30. Find the worst-case response time of the lowest priority task when using preemptive fixed-priority scheduling and these priorities.

$$R_i^0 = C_i + \sum_{j \in hp(i)} C_j = C_{Fum} + C_{Fo} + C_{Fee} + C_{Fi} = 4 + 0.2 + 0.9 + 7 = 12.1 \, ms$$

$$R_i^1 = C_i + \sum_{i \in hn(i)} \left[ \frac{R_i^0}{T_j} \right] C_j = 4 + \left[ \frac{12.1}{1.2} \right] * 0.2 + \left[ \frac{12.1}{4} \right] * 0.9 + \left[ \frac{12.1}{21} \right] * 7 = 4 + 11 * 0.2 + 4 * 0.9 + 1 * 7 = 16.8 \, ms$$

$$R_i^2 = C_i + \sum_{j \in hp(i)} \left[ \frac{R_i^1}{T_j} \right] C_j = 4 + \left[ \frac{16.8}{1.2} \right] * 0.2 + \left[ \frac{16.8}{4} \right] * 0.9 + \left[ \frac{16.8}{21} \right] * 7 = 4 + 14 * 0.2 + 5 * 0.9 + 1 * 7 = 18.3 ms$$

$$R_i^3 = C_i + \sum_{j \in hn(i)} \left[ \frac{R_i^2}{T_j} \right] C_j = 4 + \left[ \frac{18.3}{1.2} \right] * 0.2 + \left[ \frac{18.3}{4} \right] * 0.9 + \left[ \frac{18.3}{21} \right] * 7 = 4 + 16 * 0.2 + 5 * 0.9 + 1 * 7 = 18.7 ms$$

$$R_i^4 = C_i + \sum_{j \in hv(i)} \left[ \frac{R_i^3}{T_j} \right] C_j = 4 + \left[ \frac{18.7}{1.2} \right] * 0.2 + \left[ \frac{18.7}{4} \right] * 0.9 + \left[ \frac{18.7}{21} \right] * 7 = 4 + 16 * 0.2 + 5 * 0.9 + 1 * 7 = 18.7 ms$$

The worst-case response time for Fum is 18.7 ms.
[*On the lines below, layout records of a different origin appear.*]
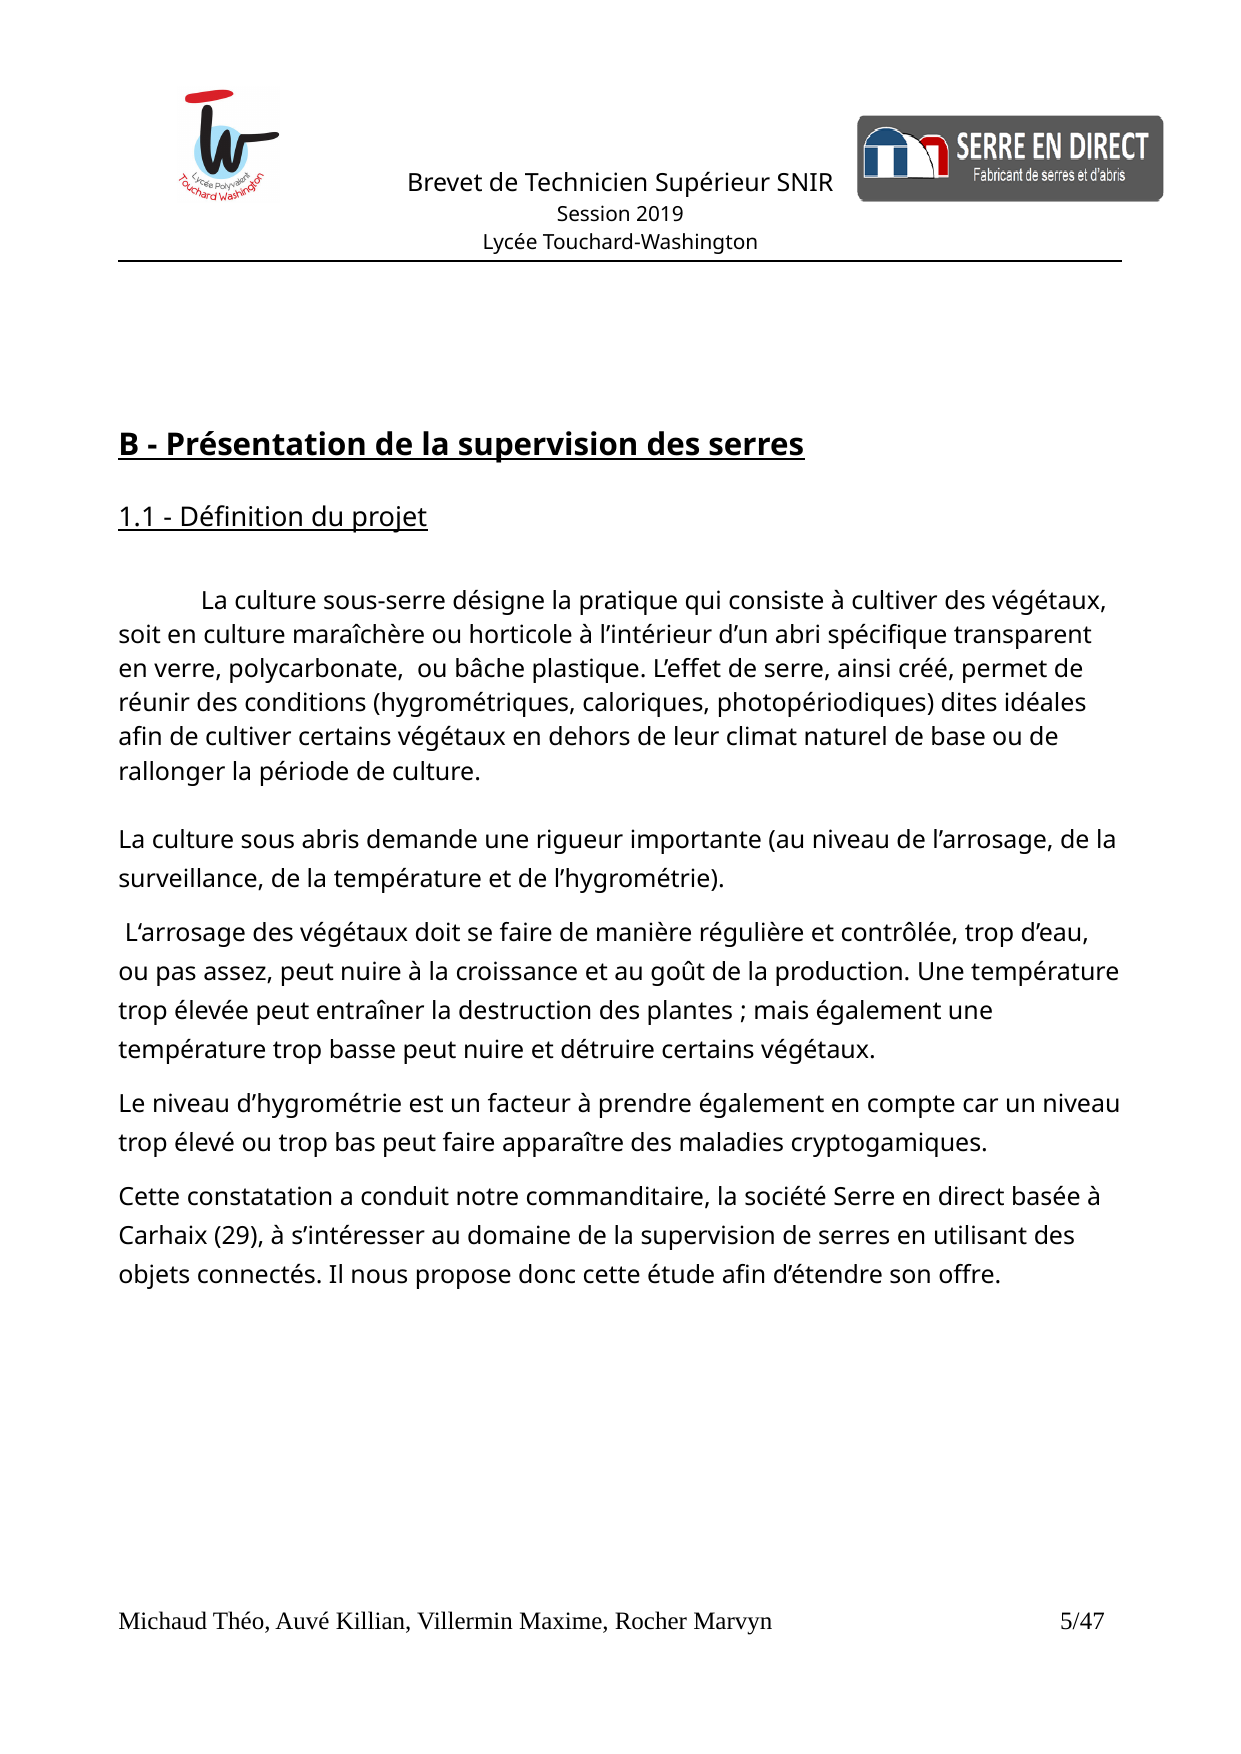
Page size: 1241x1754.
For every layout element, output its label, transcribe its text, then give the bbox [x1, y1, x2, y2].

text Cette constatation a conduit notre commanditaire, la société Serre en direct basée à Carhaix (29), à s’intéresser au domaine de la supervision de serres en utilisant des objets connectés. Il nous propose donc cette étude afin d’étendre son offre. [118, 1178, 1122, 1291]
subtitle 1.1 - Définition du projet [118, 497, 1122, 534]
text La culture sous abris demande une rigueur importante (au niveau de l’arrosage, de la surveillance, de la température et de l’hygrométrie). [118, 821, 1122, 894]
subtitle B - Présentation de la supervision des serres [118, 422, 1122, 464]
text L‘arrosage des végétaux doit se faire de manière régulière et contrôlée, trop d’eau, ou pas assez, peut nuire à la croissance et au goût de la production. Une température trop élevée peut entraîner la destruction des plantes ; mais également une température trop basse peut nuire et détruire certains végétaux. [118, 914, 1122, 1066]
text Le niveau d’hygrométrie est un facteur à prendre également en compte car un niveau trop élevé ou trop bas peut faire apparaître des maladies cryptogamiques. [118, 1085, 1122, 1159]
picture [852, 113, 1167, 206]
picture [176, 86, 281, 203]
text La culture sous-serre désigne la pratique qui consiste à cultiver des végétaux, soit en culture maraîchère ou horticole à l’intérieur d’un abri spécifique transparent en verre, polycarbonate, ou bâche plastique. L’effet de serre, ainsi créé, permet de réunir des conditions (hygrométriques, caloriques, photopériodiques) dites idéales afin de cultiver certains végétaux en dehors de leur climat naturel de base ou de rallonger la période de culture. [118, 583, 1122, 787]
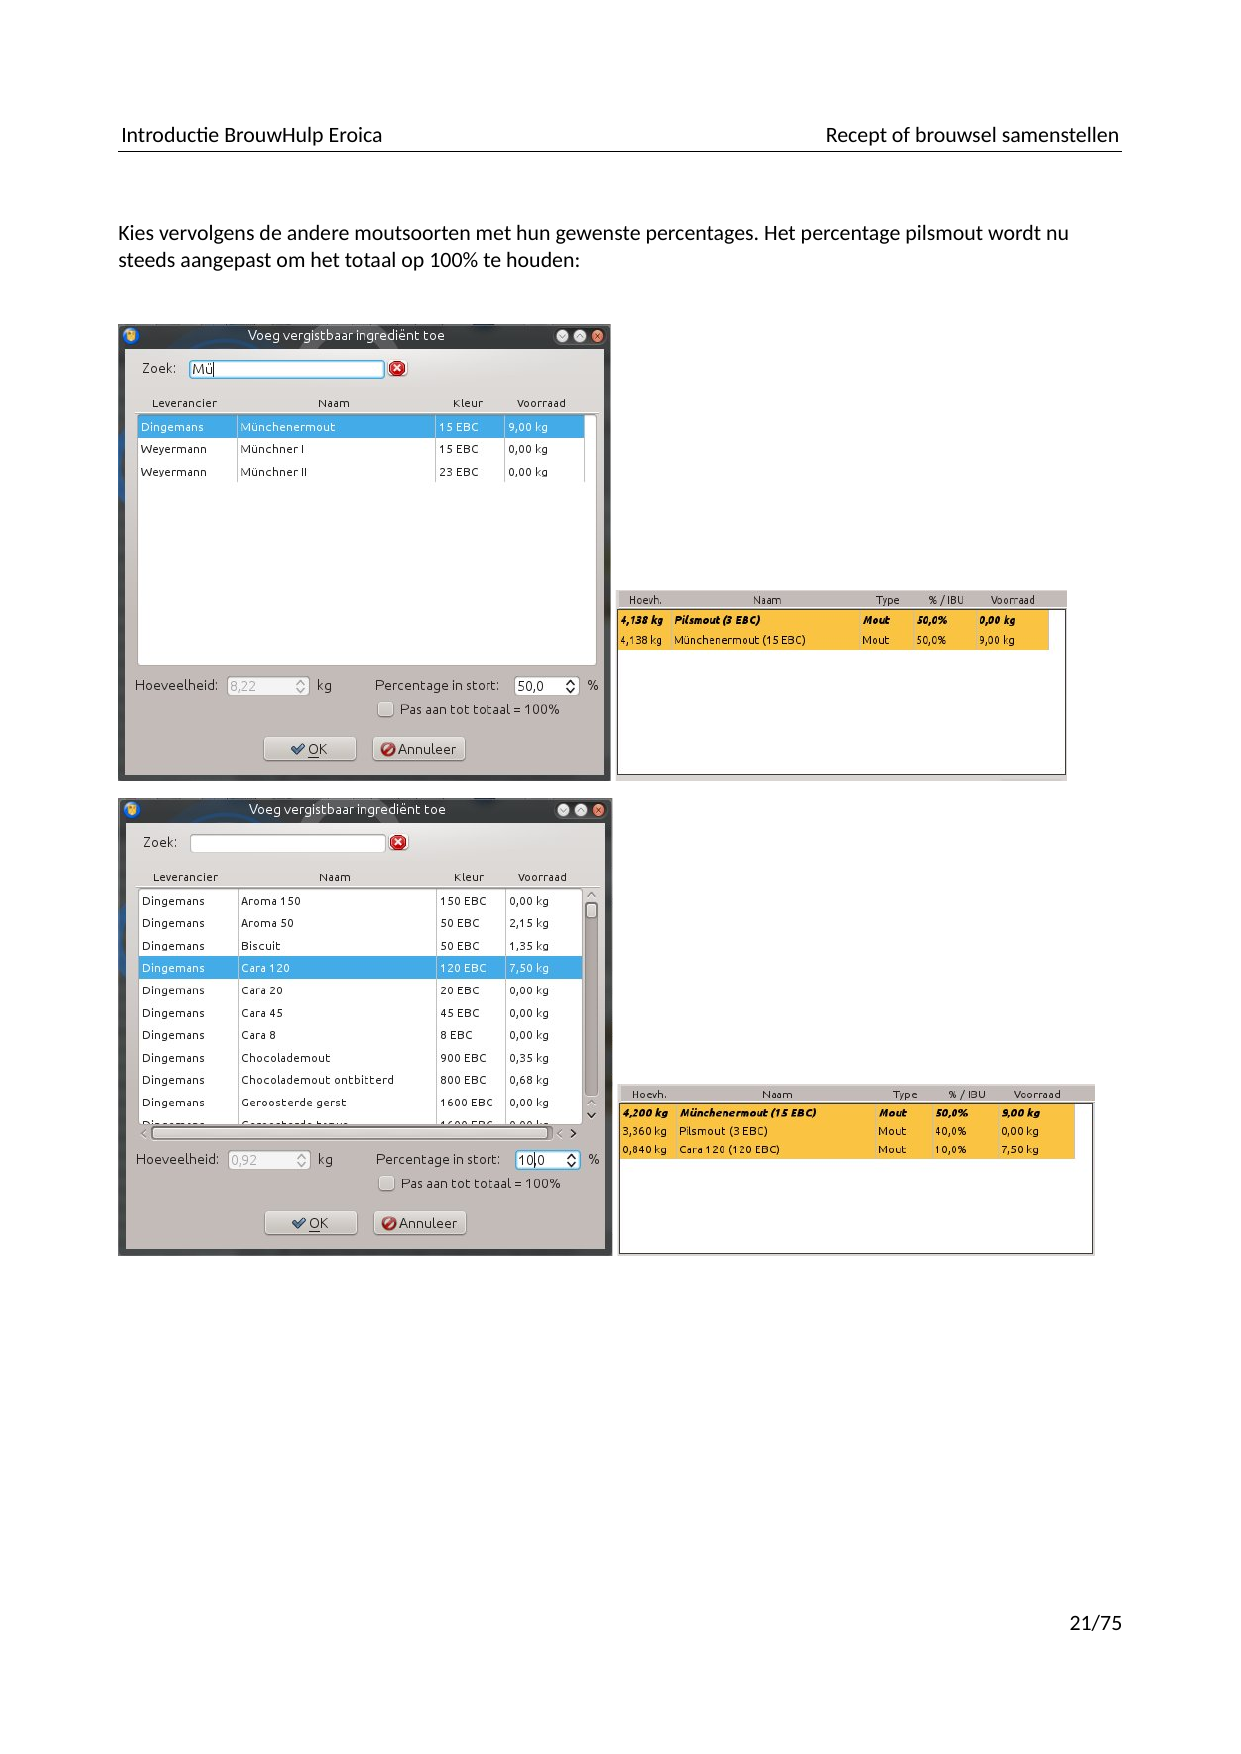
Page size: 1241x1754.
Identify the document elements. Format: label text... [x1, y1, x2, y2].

picture [118, 798, 613, 1256]
picture [118, 324, 611, 781]
picture [615, 590, 1067, 781]
picture [617, 1084, 1095, 1256]
text Kies vervolgens de andere moutsoorten met hun gewenste percentages. Het percentage pilsmout wordt nu steeds aangepast om het totaal op 100% te houden: [118, 219, 1122, 273]
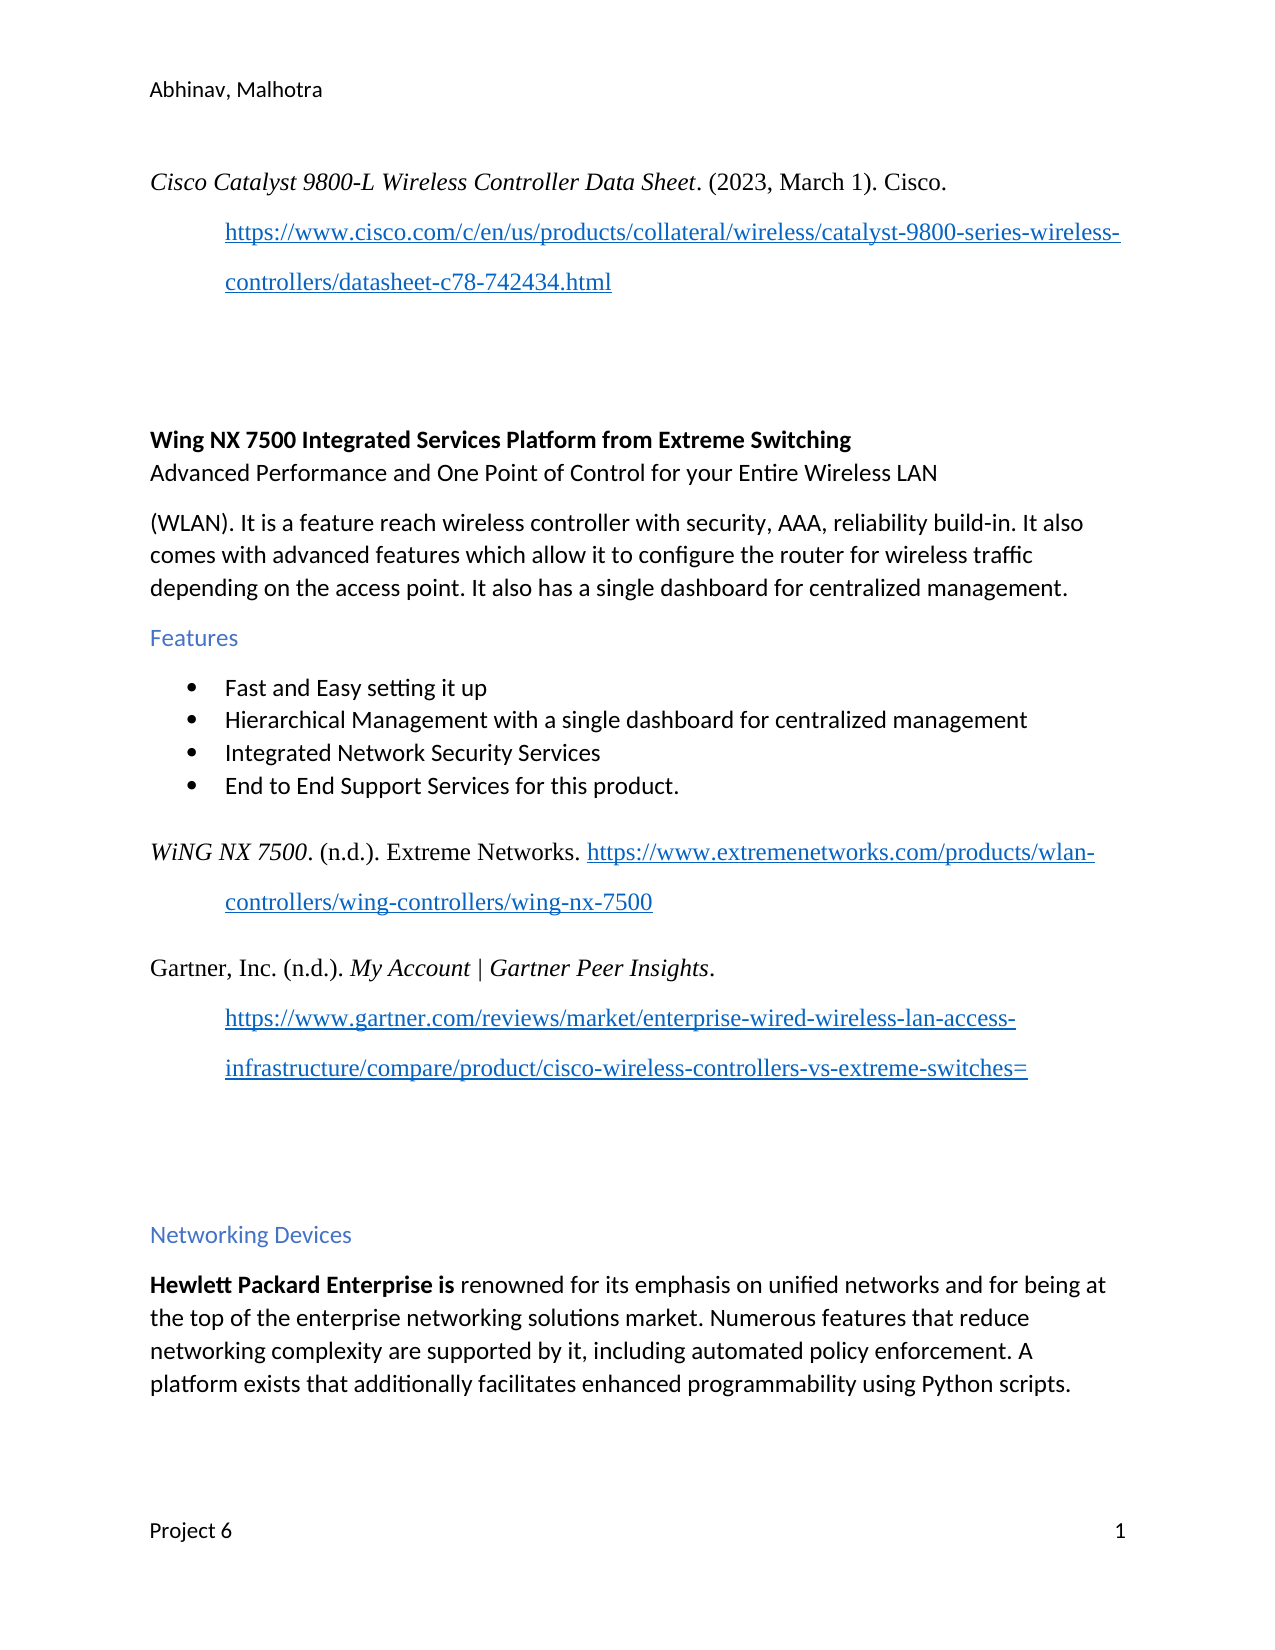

31. ECE 561 Only: Find the worst-case response time of the second-lowest priority task when using preemptive fixedpriority scheduling and these priorities.

Second-lowest priority task is Fi. Fo and Fee are higher priority.

$$R_i^0 = C_i + \sum_{j \in hp(i)} C_j = C_{Fi} + C_{Fo} + C_{Fee} = 7 + 0.2 + 0.9 = 8.1 \, ms$$

$$R_i^1 = C_i + \sum_{j \in hp(i)} \left[ \frac{R_i^0}{T_j} \right] C_j = 7 + \left[ \frac{8.1}{1.2} \right] * 0.2 + \left[ \frac{8.1}{4} \right] * 0.9 = 7 + 7 * 0.2 + 3 * 0.9 = 11.1 \, ms$$

$$R_i^2 = C_i + \sum_{j \in hp(i)} \left[ \frac{R_i^1}{T_j} \right] C_j = 7 + \left[ \frac{11.1}{1.2} \right] * 0.2 + \left[ \frac{11.1}{4} \right] * 0.9 = 7 + 10 * 0.2 + 3 * 0.9 = 11.7 \, ms$$

$$R_i^3 = C_i + \sum_{i \in hm(i)} \left[ \frac{R_i^2}{T_j} \right] C_j = 7 + \left[ \frac{11.7}{1.2} \right] * 0.2 + \left[ \frac{11.7}{4} \right] * 0.9 = 7 + 10 * 0.2 + 3 * 0.9 = 11.7 ms$$

The worst-case response time for Fi is 11.7 ms.